Maureen slid closer to him, touching with her body, side connected with his from shoulder to ankle. He liked it; it felt good. There could be worse people to be trapped all night with, worse people to be the last to touch in your life.

She cuddled close and put a hand on his arm. “And when you find him, you’re gonna take him out?”

“Yeah,” he said.

She touched his leg with a soft, gentle hand, dredging up some long-forgotten ritual practiced back when there had been rituals, a million years, a million life-times ago. She feather-touched up and down his leg.

“Take me out with you?” she cooed into his ear.

He played the game with her, played human being for just a little while. “If you give me reason to.”

Taking his face in her hands, she kissed him deeply. The lips were there, the tongue, but the passion was gone, burned out by too much chaos. “I can think of lots of reasons,” she whispered after breaking the pretend kiss.

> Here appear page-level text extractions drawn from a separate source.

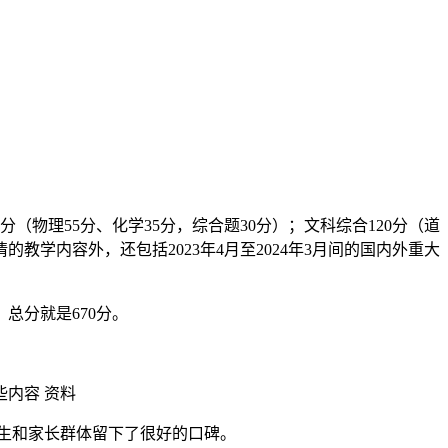
0分（物理55分、化学35分，综合题30分）；文科综合120分（道
教学内容外，还包括2023年4月至2024年3月间的国内外重大
总分就是670分。
生和家长群体留下了很好的口碑。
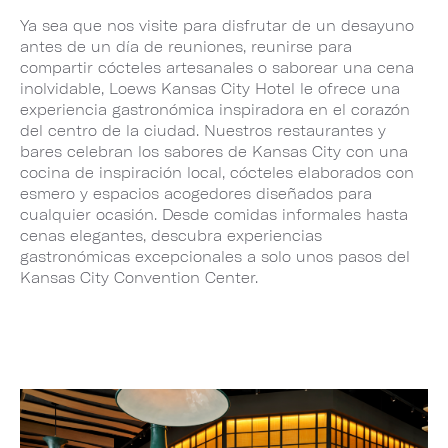
Ya sea que nos visite para disfrutar de un desayuno
antes de un día de reuniones, reunirse para
compartir cócteles artesanales o saborear una cena
inolvidable, Loews Kansas City Hotel le ofrece una
experiencia gastronómica inspiradora en el corazón
del centro de la ciudad. Nuestros restaurantes y
bares celebran los sabores de Kansas City con una
cocina de inspiración local, cócteles elaborados con
esmero y espacios acogedores diseñados para
cualquier ocasión. Desde comidas informales hasta
cenas elegantes, descubra experiencias
gastronómicas excepcionales a solo unos pasos del
Kansas City Convention Center.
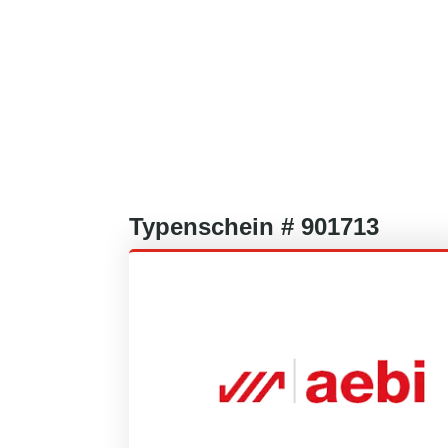
Typenschein #
901713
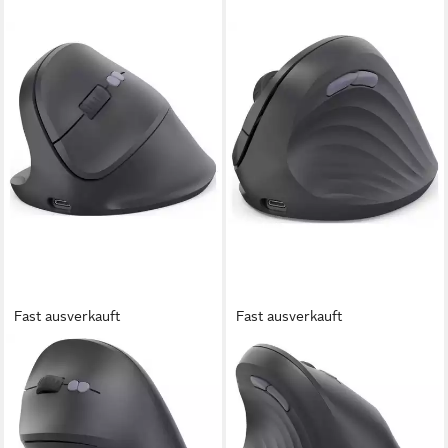
Fast ausverkauft
Fast ausverkauft
HAMA
HAMA
EWM-600L Maus Kabellos
EWM-600R Maus Kabellos
Optisch Schwarz 8 Tasten
Optisch Schwarz 8 Tasten
1800 dpi Ergonomisch Mäuse
1800 dpi Ergonomisch Mäuse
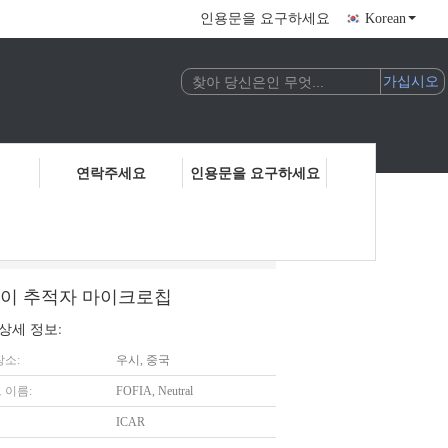
인용문을 요구하세요
Korean
연락주세요
인용문을 요구하세요
는 애완 식별을 위한 고양이 추적자 마이크로칩
고양이 추적자 마이크로칩
상세 정보:
장소:
우시, 중국
 이름:
FOFIA, Neutral
ICAR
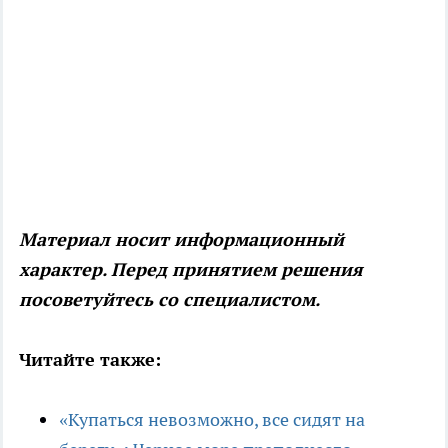
Материал носит информационный
характер. Перед принятием решения
посоветуйтесь со специалистом.
Читайте также:
«Купаться невозможно, все сидят на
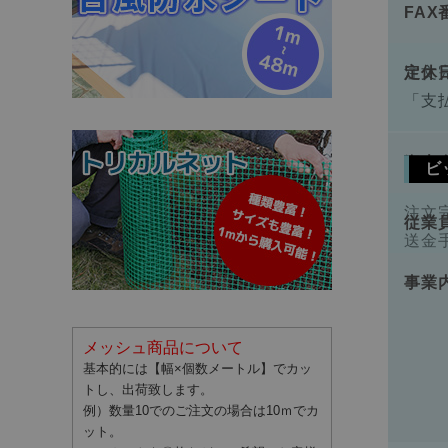
FAX
手数
定休
注文
「支
資本
ビ
注文
従業
送金
事業
メッシュ商品について
基本的には【幅×個数メートル】でカッ
トし、出荷致します。
例）数量10でのご注文の場合は10ｍでカ
ット。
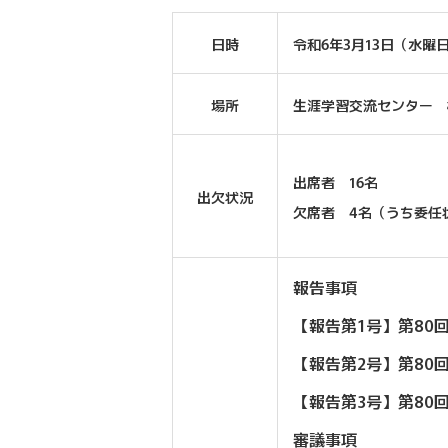
日時
令和6年3月13日（水曜日）
場所
生涯学習交流センター 
出席者 16名
出欠状況
欠席者 4名（うち委任
報告事項
【報告第1号】第8
【報告第2号】第80
【報告第3号】第80
審議事項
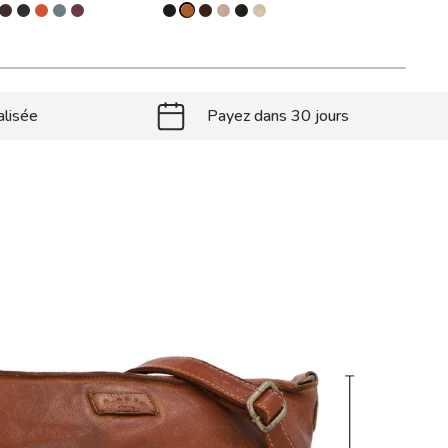
alisée
Payez dans 30 jours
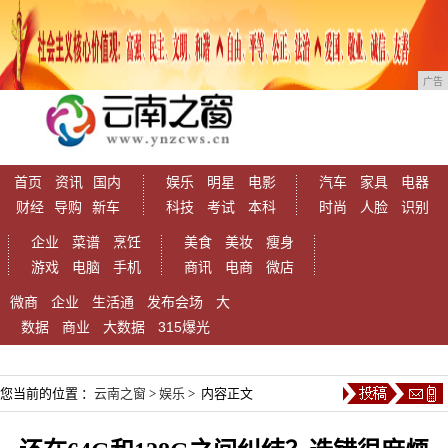
广告
首页
资讯
国内
娱乐
明星
电影
汽车
家具
电器
财经
导购
新车
科技
考试
本科
时尚
人脸
识别
企业
菜谱
烹饪
美食
美妆
瘦身
游戏
电脑
手机
商讯
电商
微店
微商
企业
生活通
发布会场
大
数据
商业
大数据
315爆光
您当前的位置 ：
云南之窗
>
娱乐
> 内容正文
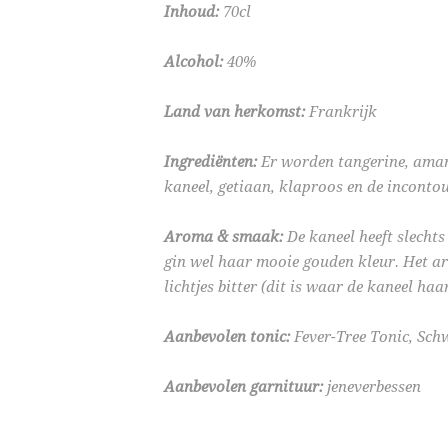
Inhoud:
70cl
Alcohol:
40%
Land van herkomst:
Frankrijk
Ingrediënten:
Er worden tangerine, amand
kaneel, getiaan, klaproos en de inconto
Aroma & smaak:
De kaneel heeft slecht
gin wel haar mooie gouden kleur. Het ar
lichtjes bitter (dit is waar de kaneel haa
Aanbevolen tonic:
Fever-Tree Tonic, Sc
Aanbevolen garnituur:
jeneverbessen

All at once, she sat up stiff, horror-filled eyes wide, darting like an animal’s. She froze, listening.

Plissken heard it, too-a faint rustling from below, scratching. “Put it out,” he whispered.

Maureen stabbed the smoker against the wall, killing It. They heard another creak from below. Maureen was up, moving toward the door to the kitchen.

“Don’t move!” Plissken rasped.

A loud snap. Suddenly the floorboards gave way. A slimy, gnarled hand shot through the boards from below. The smell. The smell!

Screaming, Maureen went for the kitchen door. The floor cracked around her, rotted boards giving under her weight. She fell, gasping, right through the floor, disappearing waist down into the darkness below. Her face transfixed by fear, she scrabbled at the floor, clawing her way back up. Plissken moved toward her.

“Give me your hand!” he yelled, trying to break through the wall that her face had become. “Give me your hand!”

He was reaching, grasping for her.

The floor was giving way. Hands punching up, grabbing, ugly long-nailed charades of hands. They grabbed her, leaving slime trails on her clothes. Plissken began swiping at them with the rifle butt, but it was no use.

Screaming, Maureen disappeared down the hole, dragged down, leaving behind a long trail of scratches, grooves dug into the floor by her fingers. Hands still reaching. Screams turned to gurgles.

Sounds behind Plissken. He turned. A figure had pushed up through the floor to climb up. It stared at him with boring animal eyes, face unrecognizable through the crud that encased it. Long stringy hair dripped oozy globs, steam rose from the putrid body. In the hand-a long, gleaming ice pick.

XIV

CHOCK FULL O’ NUTS

17:29:55, 54.: 53…

Revulsion pushed through Plissken’s body, squeezed out by the survival instinct He clenched his teeth, aimed the rifle and began backing away.

Another sound. He turned quickly. Another crazy had come up behind him, through the hole that had swallowed Maureen. Then another.